Differentials of occult infections such as tuberculosis, infective endocarditis, and noninfectious inflammatory conditions such as sarcoidosis, connective tissue diseases, vasculitis, and occult malignancy such as lymphoma were kept. Since she had significant unintentional weight loss no change in appetite, and since she had a vague pain in the neck with tachycardia, a possibility of thyroiditis was also kept. She was investigated extensively [Table 1]. Since T4 was elevated and thyroid-stimulating hormone was low, a diagnosis of hyperthyroidism was made. The patient was started on beta-blocker therapy and other symptomatic management. Since the thyroid gland was clinically not palpable and the computed tomography showed a normal thyroid, fine-needle aspiration cytology of the thyroid was deferred.
Since she had of complicated cataract due to posterior uveitis, she was started on corticosteroid eye drops, with which she had symptomatic relief. The patient was started on oral prednisolone at a dose of 25 mg/day for the management of sarcoidosis.
The patient responded well, with relief of fever, and within a few weeks, the patient had significant improvement in the general condition with a feeling of well-being. Her neck pain resolved. The heart rate was normal even after stopping the beta-blocker. Her thyroid functions normalized and she did not need antithyroid treatment in the form of surgery or radioiodine ablation, which also reiterated the fact that the thyroiditis may have been due to sarcoidosis.

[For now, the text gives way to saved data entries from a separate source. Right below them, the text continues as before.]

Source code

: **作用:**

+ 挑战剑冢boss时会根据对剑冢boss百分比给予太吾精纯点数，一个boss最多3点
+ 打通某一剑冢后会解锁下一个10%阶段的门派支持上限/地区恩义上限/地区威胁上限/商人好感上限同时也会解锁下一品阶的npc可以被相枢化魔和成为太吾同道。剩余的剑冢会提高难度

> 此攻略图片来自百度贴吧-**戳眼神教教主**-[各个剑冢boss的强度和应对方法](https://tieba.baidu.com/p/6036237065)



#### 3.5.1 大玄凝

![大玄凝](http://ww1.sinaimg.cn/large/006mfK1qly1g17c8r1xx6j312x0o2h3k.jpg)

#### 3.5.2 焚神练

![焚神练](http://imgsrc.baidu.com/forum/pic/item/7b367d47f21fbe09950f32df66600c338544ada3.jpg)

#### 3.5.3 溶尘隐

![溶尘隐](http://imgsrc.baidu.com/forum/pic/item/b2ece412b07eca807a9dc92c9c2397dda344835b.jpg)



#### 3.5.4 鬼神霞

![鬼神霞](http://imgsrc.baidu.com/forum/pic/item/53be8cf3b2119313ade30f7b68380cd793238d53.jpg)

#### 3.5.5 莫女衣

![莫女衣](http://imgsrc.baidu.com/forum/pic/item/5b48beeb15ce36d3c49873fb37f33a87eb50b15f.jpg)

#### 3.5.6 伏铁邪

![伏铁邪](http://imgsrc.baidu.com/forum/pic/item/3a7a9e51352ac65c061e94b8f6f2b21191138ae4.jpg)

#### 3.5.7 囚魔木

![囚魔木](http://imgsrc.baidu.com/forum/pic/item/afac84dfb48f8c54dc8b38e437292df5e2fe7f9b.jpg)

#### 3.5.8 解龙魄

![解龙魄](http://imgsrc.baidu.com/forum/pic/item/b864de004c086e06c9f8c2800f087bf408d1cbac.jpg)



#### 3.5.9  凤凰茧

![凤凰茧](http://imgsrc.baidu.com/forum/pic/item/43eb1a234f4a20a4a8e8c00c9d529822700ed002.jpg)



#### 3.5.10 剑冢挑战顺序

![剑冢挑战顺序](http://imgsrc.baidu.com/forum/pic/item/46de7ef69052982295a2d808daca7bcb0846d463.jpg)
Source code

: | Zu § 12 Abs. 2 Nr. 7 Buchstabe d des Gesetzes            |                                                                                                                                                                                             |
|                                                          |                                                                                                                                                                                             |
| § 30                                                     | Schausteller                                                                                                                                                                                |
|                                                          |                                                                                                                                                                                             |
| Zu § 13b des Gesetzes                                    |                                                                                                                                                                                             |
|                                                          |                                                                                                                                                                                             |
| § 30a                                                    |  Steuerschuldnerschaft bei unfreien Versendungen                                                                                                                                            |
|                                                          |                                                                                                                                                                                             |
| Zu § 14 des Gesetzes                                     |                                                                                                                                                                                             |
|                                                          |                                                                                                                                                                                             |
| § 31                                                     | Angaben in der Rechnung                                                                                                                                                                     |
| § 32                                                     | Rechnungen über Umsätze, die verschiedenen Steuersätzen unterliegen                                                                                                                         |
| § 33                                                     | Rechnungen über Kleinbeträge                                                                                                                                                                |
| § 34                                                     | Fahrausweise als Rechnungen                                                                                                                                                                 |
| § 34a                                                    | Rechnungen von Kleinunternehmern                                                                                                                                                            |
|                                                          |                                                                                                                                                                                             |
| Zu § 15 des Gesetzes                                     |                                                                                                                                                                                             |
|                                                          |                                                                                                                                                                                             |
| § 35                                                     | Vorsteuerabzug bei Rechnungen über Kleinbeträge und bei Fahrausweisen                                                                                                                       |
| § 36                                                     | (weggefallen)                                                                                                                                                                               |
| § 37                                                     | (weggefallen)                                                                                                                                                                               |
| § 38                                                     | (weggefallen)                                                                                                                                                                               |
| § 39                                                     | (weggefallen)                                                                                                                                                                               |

Sarcoidosis is a multisystem, inflammatory disorder characterized by noncaseating granulomas that can infiltrate almost any organ, especially the lungs. Although pulmonary involvement is the most common, patients with sarcoidosis may present themselves to various specialties due to its varied manifestations.
Review of literature suggested that autoimmune thyroid disease such as hypothyroidism or Graves’ hypothyroidism was associated with sarcoidosis. The significance of this case is that this patient had thyroiditis due to sarcoidosis is which is extremely rare.
Vailati et al. reported 40 cases of sarcoid involvement of the thyroid gland, and 13 of whom presented clinically with hyperthyroidism due to Graves’ hyperthyroidism. Our case was not Graves’ disease; however, due to thyroiditis and antithyroid antibodies, titer was also normal meaning that this may be thyroiditis due to sarcoidosis per se. The clinical response to corticosteroids and that there was no need for antithyroid medication, surgery, or radioiodine ablation may also point toward this fact.
Sarcoidosis has been related with autoimmune diseases, especially with autoimmune thyroid disease, and some authors opine that thyroid function should be included in the initial assessment of patients with sarcoidosis, particularly women.
The increased prevalence of endocrine autoimmunity may be due to unregulated proinflammatory process.
The incidence of thyroid involvement in sarcoidosis is significantly higher as compared to those without the disease. Hence, in cases where the diagnosis of sarcoidosis is in doubt, as in areas where tuberculosis is very common and granulomas on tissue biopsy are not in itself diagnostic of sarcoidosis, this finding of thyroid dysfunction can add strength to the diagnosis of sarcoidosis.
The occurrence of thyroiditis due to sarcoidosis is a rare event, and there are only a few reports of hyperthyroid features due to sarcoidosis-related thyroiditis, to the best of our knowledge.